I finally solved it; although a mystery remains. After getting a hint between differences in the network traffic between windows and linux, it turns out that if I specify the VLAN manually in CentOS; everything pings and works fine.
However, the strange part is that Windows did not require specifying the VLAN. I grudgingly installed Windows myself to verify that it works out of the box (the settings show it's set to VLAN 0 or disabled). I did a wireshark comparison between Windows Server 2008 R2 & CentOS on the same blade.
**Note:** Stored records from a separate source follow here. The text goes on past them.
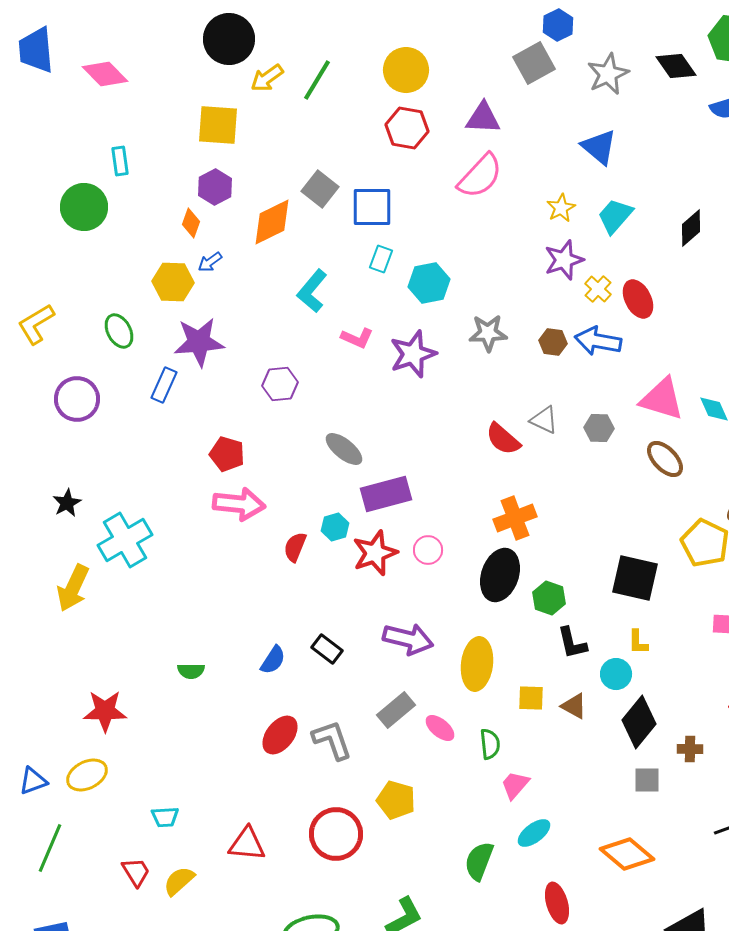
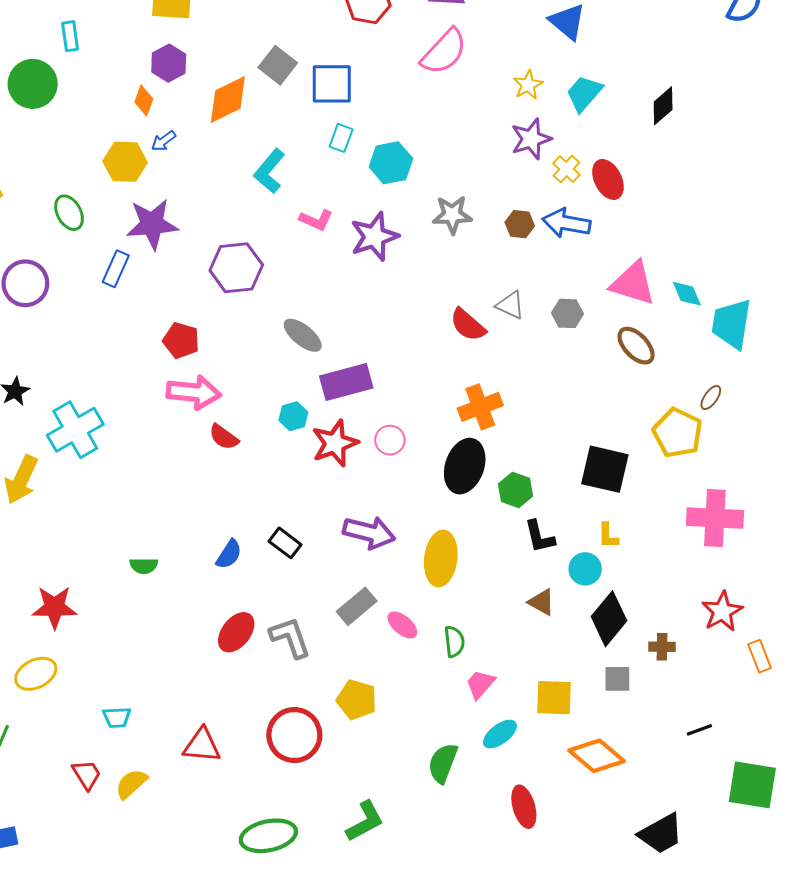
purple hexagon: (280, 384) -> (236, 268), size x1.4
red semicircle: (295, 547) -> (224, 437), moved, turned -76
yellow square: (531, 698) -> (554, 698), moved, size x1.4

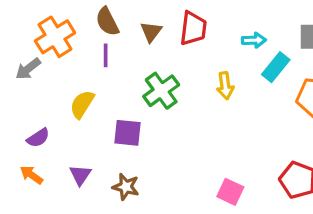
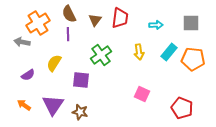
cyan rectangle: (276, 67) -> (169, 52), moved
gray arrow: (28, 69) -> (22, 42), turned 49
purple semicircle: (38, 138) -> (28, 75), moved
purple triangle: (80, 175) -> (53, 105), size x1.6
pink square: (230, 192) -> (142, 94), moved

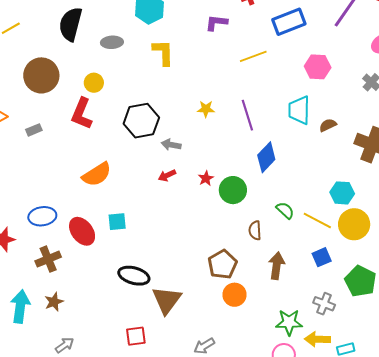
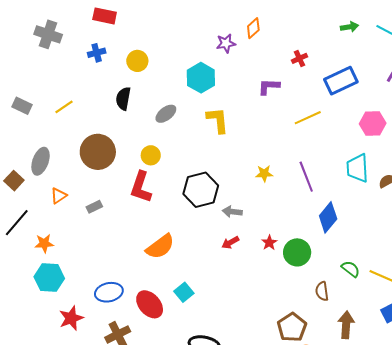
black semicircle: (71, 24) -> (123, 99), size x0.7
gray ellipse: (112, 42) -> (166, 114), turned -30
cyan square: (117, 222) -> (184, 292), turned -30

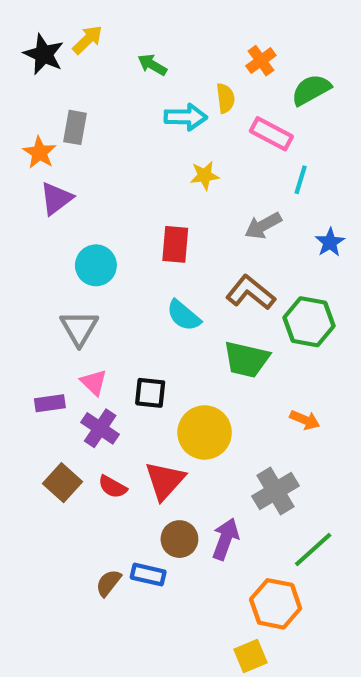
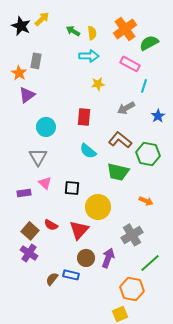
orange cross: (261, 61) -> (125, 29), size x1.6
yellow semicircle: (225, 98) -> (92, 33), moved
purple cross: (100, 428) -> (29, 253), moved
red semicircle: (113, 487) -> (51, 225), moved

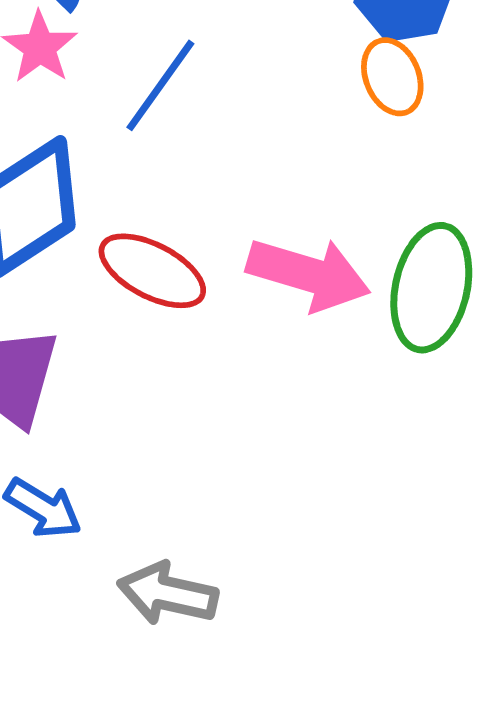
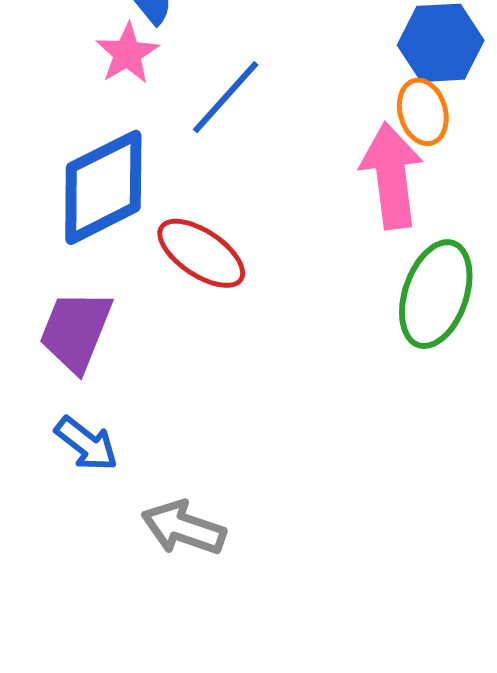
pink arrow: (308, 274) -> (392, 176), moved, turned -120

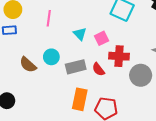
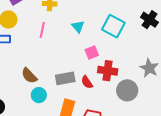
cyan triangle: (80, 34) -> (78, 27), moved
cyan circle: (51, 57) -> (39, 95), moved
brown semicircle: (28, 65) -> (29, 76), moved

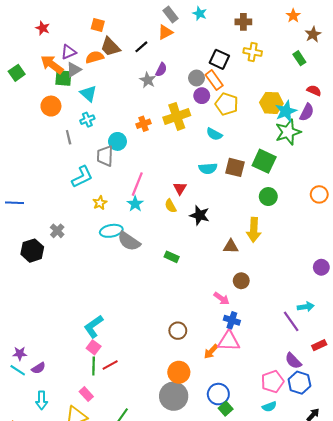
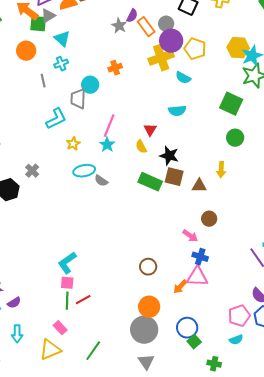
orange rectangle: (214, 80) -> (146, 27), moved
purple circle: (202, 96) -> (171, 41), size x1.5
yellow cross: (177, 116) -> (161, 58), moved
brown square: (235, 167) -> (174, 177), moved
yellow arrow: (254, 230) -> (221, 170), size x0.7
gray semicircle: (129, 241) -> (101, 181), size x0.6
green rectangle: (172, 257) -> (150, 182), moved, size x1.6
pink square: (94, 347) -> (67, 283), turned -32

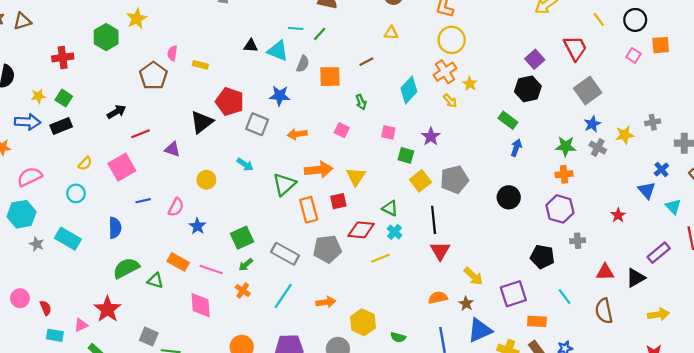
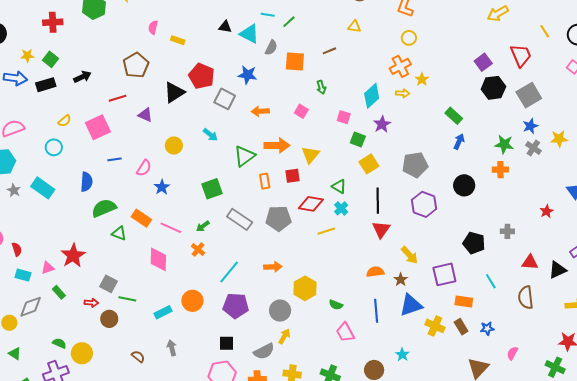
yellow circle: (452, 40) -> (409, 38), size x0.6
brown pentagon: (153, 76) -> (136, 65), moved
black hexagon: (528, 89) -> (493, 88), moved
cyan diamond: (409, 90) -> (372, 96), moved
yellow arrow: (450, 101) -> (403, 93), turned -48
black arrow: (116, 112) -> (82, 77), moved
gray pentagon: (454, 180) -> (415, 165), moved
black circle: (509, 197) -> (464, 185), moved
purple hexagon: (560, 209) -> (424, 204), moved
orange rectangle: (309, 210) -> (265, 181), size x0.7
green square: (242, 238) -> (212, 189), moved
green semicircle: (126, 268) -> (104, 208), moved
cyan line: (283, 296) -> (229, 272), moved

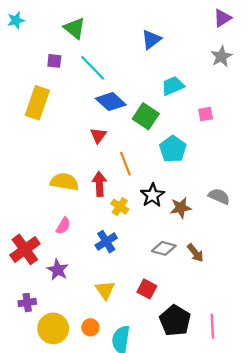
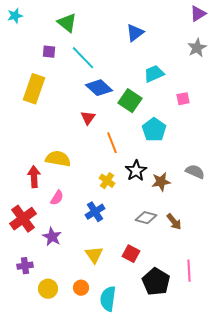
red arrow: (99, 184) -> (34, 177), moved
pink line: (212, 326) -> (189, 271), moved
yellow circle: (53, 328) -> (48, 289), size x0.7

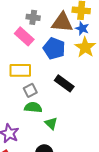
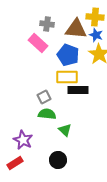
yellow rectangle: (20, 70) -> (67, 77), moved
black rectangle: (64, 83) -> (78, 90), turned -36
What's unusual is that although both have pretty much identical ARP requests down to the mac addresses, the reply for the Windows one is normal with no mention of the VLAN; while the reply for the CentOS one has a 802.1Q Virtual LAN header with the ID (which I guess CentOS does not understand when its network is not configured for VLANs; and so repeats the ARP requests several times).
Anyway, I'm glad it's working fine now; hope this helps anyone in a similar situation at some point.
-xrx
On 10/29/2012 01:47 AM, xrx wrote:
I finally solved it; although a mystery remains.
Linux, apparently, does not currently support 802.1Q priority tags by default. A patch was suggested to add such support, but I can't tell from the following thread whether it made it to general release, or when it did if so.
http://comments.gmane.org/gmane.linux.network/163762
For now, I expect that you'd need to manually configure a "0" VLAN on interfaces attached to networks where priority tagged packets are used. If that patch was accepted, it may be sufficient to simply load the 8021q kernel module.